Polish–Lithuanian noble (1580–1627)

Prince Krzysztof Zbaraski (Krzysztof Zbaraski; Христофор Збаразький; 1580 - 6 March 1627) was a Polish–Lithuanian member of the gentry social class (szlachta). During his life he was a Master of the Stables of the Crown (or koniuszy koronny), a member of special committee for Cossacks and tariffs, a skilled diplomat, and a politician of the Polish–Lithuanian Commonwealth. He was Starost of Kremenets, Wiślica, Hrubieszów and Bolesławiec.

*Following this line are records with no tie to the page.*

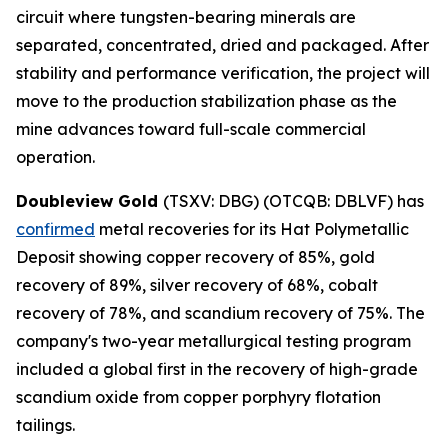
circuit where tungsten-bearing minerals are
separated, concentrated, dried and packaged. After
stability and performance verification, the project will
move to the production stabilization phase as the
mine advances toward full-scale commercial
operation.
Doubleview Gold
(TSXV: DBG) (OTCQB: DBLVF) has
confirmed
metal recoveries for its Hat Polymetallic
Deposit showing copper recovery of 85%, gold
recovery of 89%, silver recovery of 68%, cobalt
recovery of 78%, and scandium recovery of 75%. The
company's two-year metallurgical testing program
included a global first in the recovery of high-grade
scandium oxide from copper porphyry flotation
tailings.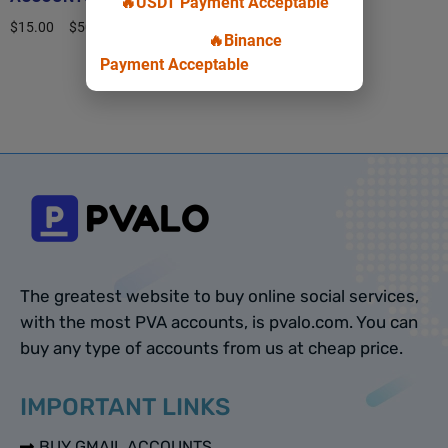
🔥USDT Payment Acceptable
$
15.00
–
$
50.00
🔥Binance
Payment Acceptable
Select options
The greatest website to buy online social services,
with the most PVA accounts, is pvalo.com. You can
buy any type of accounts from us at cheap price.
IMPORTANT LINKS
BUY GMAIL ACCOUNTS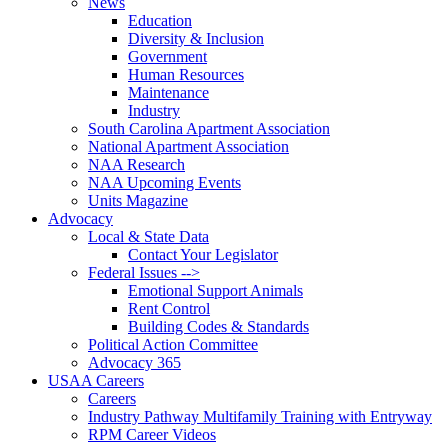
News
Education
Diversity & Inclusion
Government
Human Resources
Maintenance
Industry
South Carolina Apartment Association
National Apartment Association
NAA Research
NAA Upcoming Events
Units Magazine
Advocacy
Local & State Data
Contact Your Legislator
Federal Issues -->
Emotional Support Animals
Rent Control
Building Codes & Standards
Political Action Committee
Advocacy 365
USAA Careers
Careers
Industry Pathway Multifamily Training with Entryway
RPM Career Videos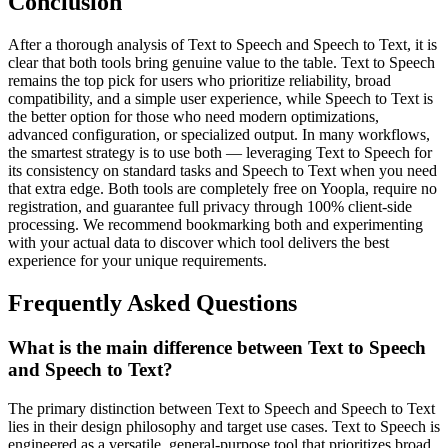
Conclusion
After a thorough analysis of Text to Speech and Speech to Text, it is
clear that both tools bring genuine value to the table. Text to Speech
remains the top pick for users who prioritize reliability, broad
compatibility, and a simple user experience, while Speech to Text is
the better option for those who need modern optimizations,
advanced configuration, or specialized output. In many workflows,
the smartest strategy is to use both — leveraging Text to Speech for
its consistency on standard tasks and Speech to Text when you need
that extra edge. Both tools are completely free on Yoopla, require no
registration, and guarantee full privacy through 100% client-side
processing. We recommend bookmarking both and experimenting
with your actual data to discover which tool delivers the best
experience for your unique requirements.
Frequently Asked Questions
What is the main difference between Text to Speech
and Speech to Text?
The primary distinction between Text to Speech and Speech to Text
lies in their design philosophy and target use cases. Text to Speech is
engineered as a versatile, general-purpose tool that prioritizes broad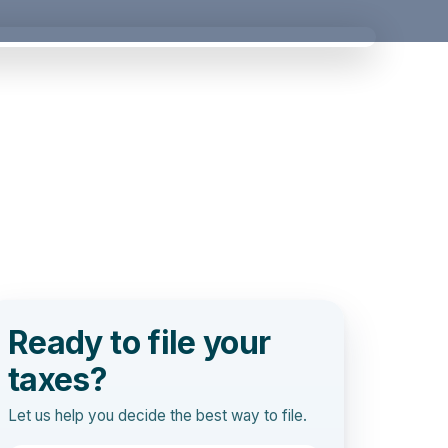
Ready to file your
taxes?
Let us help you decide the best way to file.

Zbaraski served as Commonwealth ambassador to the Ottoman Empire from 1622 to 1624. His diplomatic mission's entry to Constantinople was famous for its display of wealth. Zbaraski paid most of the mission's costs. For 30,000 talars, the mission ransomed prisoners from battle of Cecora, including Stanisław Koniecpolski. The mission was described in 1633 in the diary of the mission's secretary, Samuel Twardowski Przewazna legacja JO Ksiazecia Krzysztofa Zbaraskiego (The Important Mission of His Grace Duke Krzysztof Zbaraski).

Krzysztof Zbaraski was buried in Cracow.

Zbaraski was the brother of Jerzy Zbaraski (who died in 1631 as last of the Zbaraski family). He sponsored the Jesuit collegium in Vinnytsia.